A package of reforms approved by lawmakers on Thursday strengthened transgender rights, including allowing any citizen aged over 16 to change their legally registered gender without medical supervision.
Minors between 12 and 13-years-old would need a judge’s authorisation to change, while those between 14 and 16 would need to be accompanied by their parents or legal guardians.
Previously, transgender people needed a diagnosis by several doctors of gender dysphoria.
A second law also bans so-called “conversion therapy” for LGBTQ people and provides state support for lesbians and single women seeking IVF treatment.
In a separate package of reforms also approved on Thursday, changes to sexual and reproductive rights mean that 16 and 17-year-olds in Spain can now undergo an abortion without parental consent.

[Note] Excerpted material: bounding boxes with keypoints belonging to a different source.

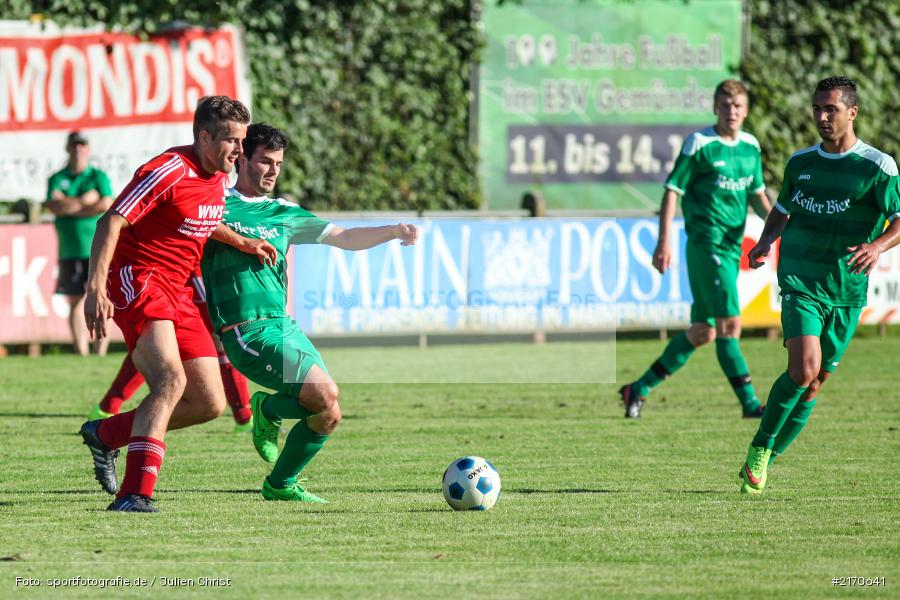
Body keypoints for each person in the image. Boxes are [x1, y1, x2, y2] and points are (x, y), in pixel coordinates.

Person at [201, 123, 419, 503]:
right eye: (265, 161)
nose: (273, 170)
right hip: (244, 331)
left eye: (279, 164)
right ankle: (267, 408)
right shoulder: (215, 202)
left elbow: (345, 238)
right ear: (243, 159)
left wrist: (393, 230)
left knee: (329, 413)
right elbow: (186, 221)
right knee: (323, 392)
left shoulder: (283, 212)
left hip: (284, 326)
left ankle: (279, 484)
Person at [79, 95, 276, 513]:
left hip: (180, 289)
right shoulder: (167, 170)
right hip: (140, 280)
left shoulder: (217, 175)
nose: (240, 149)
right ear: (204, 136)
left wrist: (242, 241)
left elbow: (202, 217)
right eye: (232, 140)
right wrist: (95, 288)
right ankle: (135, 495)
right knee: (170, 382)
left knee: (208, 404)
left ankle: (106, 435)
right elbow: (110, 220)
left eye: (243, 140)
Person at [738, 76, 900, 493]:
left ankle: (768, 457)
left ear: (852, 112)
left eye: (830, 109)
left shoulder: (877, 167)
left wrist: (879, 245)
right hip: (800, 280)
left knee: (815, 383)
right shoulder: (800, 163)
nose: (822, 117)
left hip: (846, 290)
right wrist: (767, 240)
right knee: (803, 367)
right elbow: (781, 210)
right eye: (816, 109)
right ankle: (760, 447)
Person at [619, 79, 772, 418]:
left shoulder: (751, 147)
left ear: (746, 111)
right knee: (730, 325)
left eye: (737, 106)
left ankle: (638, 388)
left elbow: (758, 196)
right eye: (725, 105)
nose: (731, 111)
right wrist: (664, 241)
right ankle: (749, 404)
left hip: (732, 249)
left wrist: (780, 225)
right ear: (715, 108)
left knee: (704, 331)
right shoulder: (700, 143)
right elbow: (673, 190)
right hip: (707, 245)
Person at [86, 266, 254, 433]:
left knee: (154, 343)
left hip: (185, 270)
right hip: (190, 270)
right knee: (216, 338)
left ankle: (107, 408)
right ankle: (244, 417)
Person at [46, 131, 114, 356]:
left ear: (88, 149)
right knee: (75, 301)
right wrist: (85, 201)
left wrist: (69, 205)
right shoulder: (57, 177)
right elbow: (54, 206)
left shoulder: (97, 175)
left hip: (98, 247)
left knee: (102, 296)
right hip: (70, 249)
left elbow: (105, 202)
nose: (78, 149)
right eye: (74, 145)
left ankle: (100, 349)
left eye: (82, 145)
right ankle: (81, 351)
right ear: (68, 148)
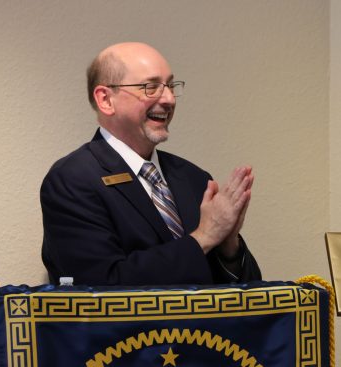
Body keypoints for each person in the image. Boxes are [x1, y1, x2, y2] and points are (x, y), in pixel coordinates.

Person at [41, 42, 262, 286]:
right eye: (151, 87)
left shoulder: (193, 177)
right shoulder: (72, 180)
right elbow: (98, 286)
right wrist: (204, 237)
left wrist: (228, 245)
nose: (168, 99)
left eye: (170, 86)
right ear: (106, 99)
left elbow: (248, 292)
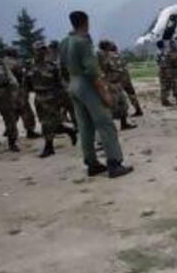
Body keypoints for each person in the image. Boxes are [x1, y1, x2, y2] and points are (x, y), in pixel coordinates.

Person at [59, 10, 133, 178]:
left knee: (84, 127)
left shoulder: (64, 42)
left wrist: (70, 84)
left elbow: (62, 67)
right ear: (85, 22)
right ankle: (114, 163)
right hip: (88, 86)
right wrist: (105, 93)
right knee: (105, 124)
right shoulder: (83, 42)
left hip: (74, 84)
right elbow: (93, 71)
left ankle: (91, 163)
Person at [25, 41, 78, 157]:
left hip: (52, 97)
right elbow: (26, 84)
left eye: (43, 49)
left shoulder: (52, 66)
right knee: (54, 124)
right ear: (34, 51)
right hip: (39, 98)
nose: (41, 52)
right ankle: (70, 131)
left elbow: (59, 84)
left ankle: (49, 147)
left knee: (47, 124)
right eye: (39, 49)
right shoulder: (30, 66)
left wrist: (63, 100)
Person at [98, 40, 136, 130]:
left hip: (114, 83)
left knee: (122, 104)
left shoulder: (105, 56)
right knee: (112, 106)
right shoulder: (104, 57)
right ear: (107, 46)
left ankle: (123, 124)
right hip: (110, 84)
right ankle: (111, 126)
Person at [3, 47, 40, 139]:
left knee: (13, 111)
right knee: (26, 111)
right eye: (15, 52)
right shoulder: (14, 62)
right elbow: (21, 74)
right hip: (18, 89)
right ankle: (30, 130)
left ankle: (9, 129)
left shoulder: (2, 62)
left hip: (7, 91)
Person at [110, 42, 144, 117]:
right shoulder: (120, 56)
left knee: (118, 97)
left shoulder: (110, 57)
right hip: (126, 78)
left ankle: (119, 114)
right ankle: (138, 109)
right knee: (131, 94)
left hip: (118, 79)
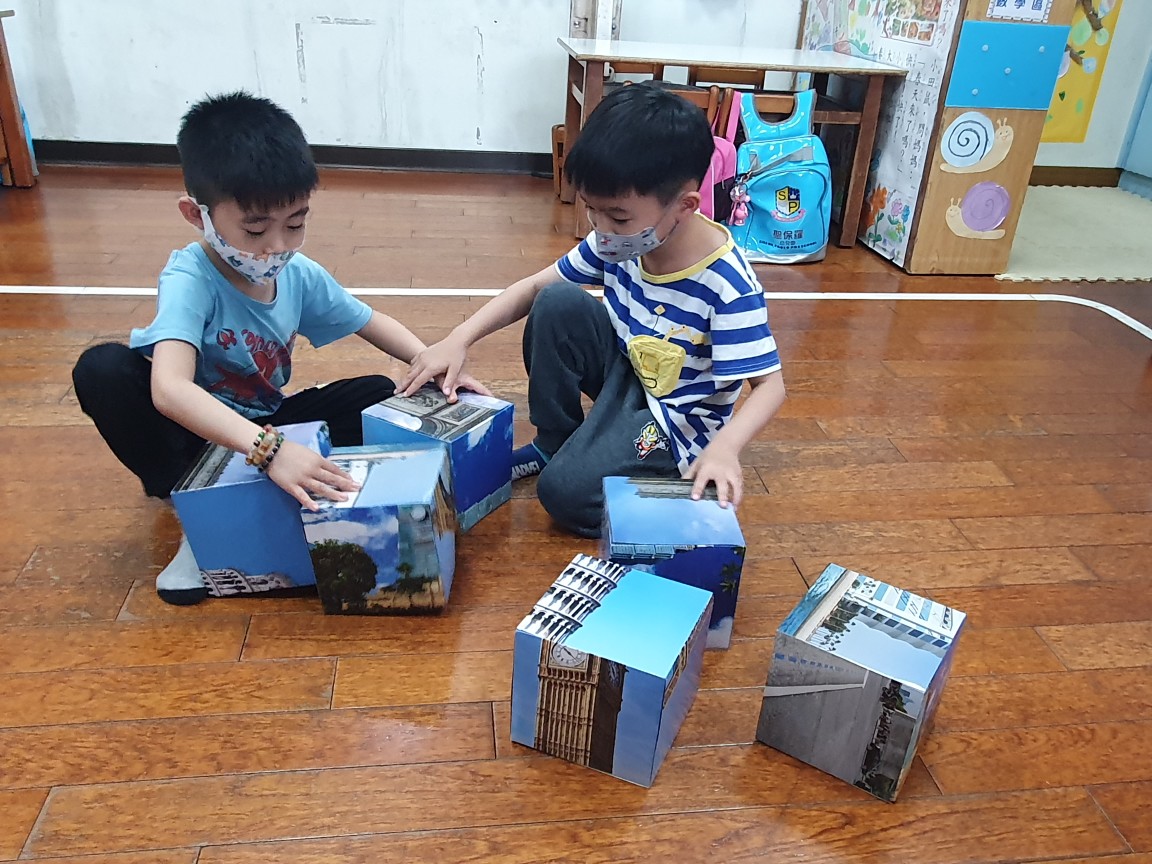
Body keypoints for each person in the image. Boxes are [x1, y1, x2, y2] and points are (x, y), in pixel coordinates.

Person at [72, 91, 486, 604]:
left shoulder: (296, 273)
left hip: (265, 422)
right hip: (192, 440)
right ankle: (200, 518)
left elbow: (369, 321)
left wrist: (431, 362)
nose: (277, 246)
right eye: (254, 229)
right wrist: (270, 453)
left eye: (295, 224)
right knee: (103, 369)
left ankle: (276, 485)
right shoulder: (190, 278)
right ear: (196, 214)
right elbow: (170, 391)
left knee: (379, 392)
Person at [401, 83, 784, 538]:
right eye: (591, 211)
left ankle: (669, 482)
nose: (602, 230)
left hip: (676, 423)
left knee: (564, 494)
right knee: (556, 301)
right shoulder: (617, 241)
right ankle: (555, 442)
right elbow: (535, 287)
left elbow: (770, 386)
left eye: (618, 217)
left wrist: (725, 448)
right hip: (628, 373)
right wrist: (457, 339)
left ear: (684, 206)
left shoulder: (727, 283)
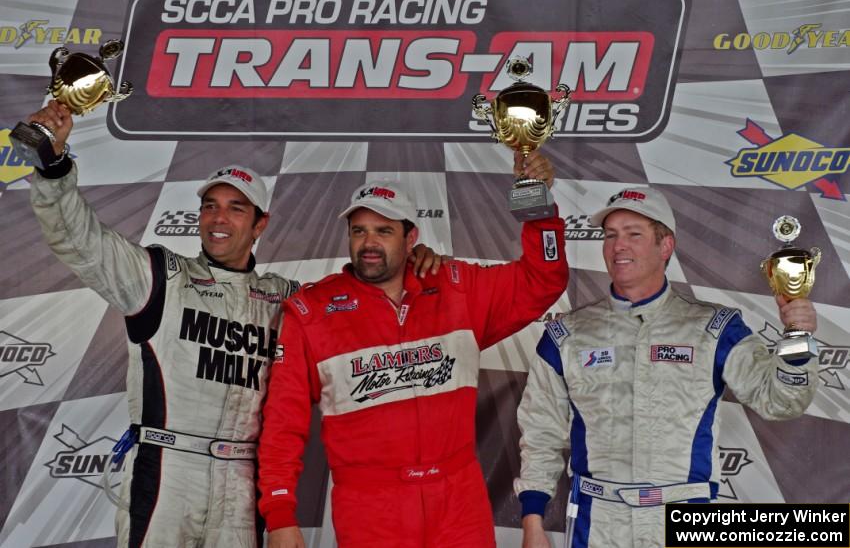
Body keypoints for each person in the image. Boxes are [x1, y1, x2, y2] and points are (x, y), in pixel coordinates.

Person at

Period products will now be offered free in schools and prisons, while state-run health centres will do the same with hormonal contraceptives and the morning after pill.
The menstrual leave measure allows workers suffering debilitating period pain to take paid time off.
In addition, the changes enshrine in law the right to have an abortion in a state hospital. Currently more than 80% of termination procedures in Spain are carried out in private clinics due to a high number of doctors in the public system who refuse to perform them — with many citing religious reasons.
Under the new system, state hospital doctors would not be forced to carry out abortions, provided they had already registered their objections in writing.
The abortion law builds on legislation passed in 2010 that represented a major shift for a traditionally Catholic country, transforming Spain into one of the most progressive countries in Europe on reproductive rights.
Spain’s constitutional court last week rejected a challenge by the right-wing Popular Party against allowing abortions in the first 14 weeks of pregnancy.
The initiatives have met strong opposition from the right-wing parties that form Spain’s main opposition bloc.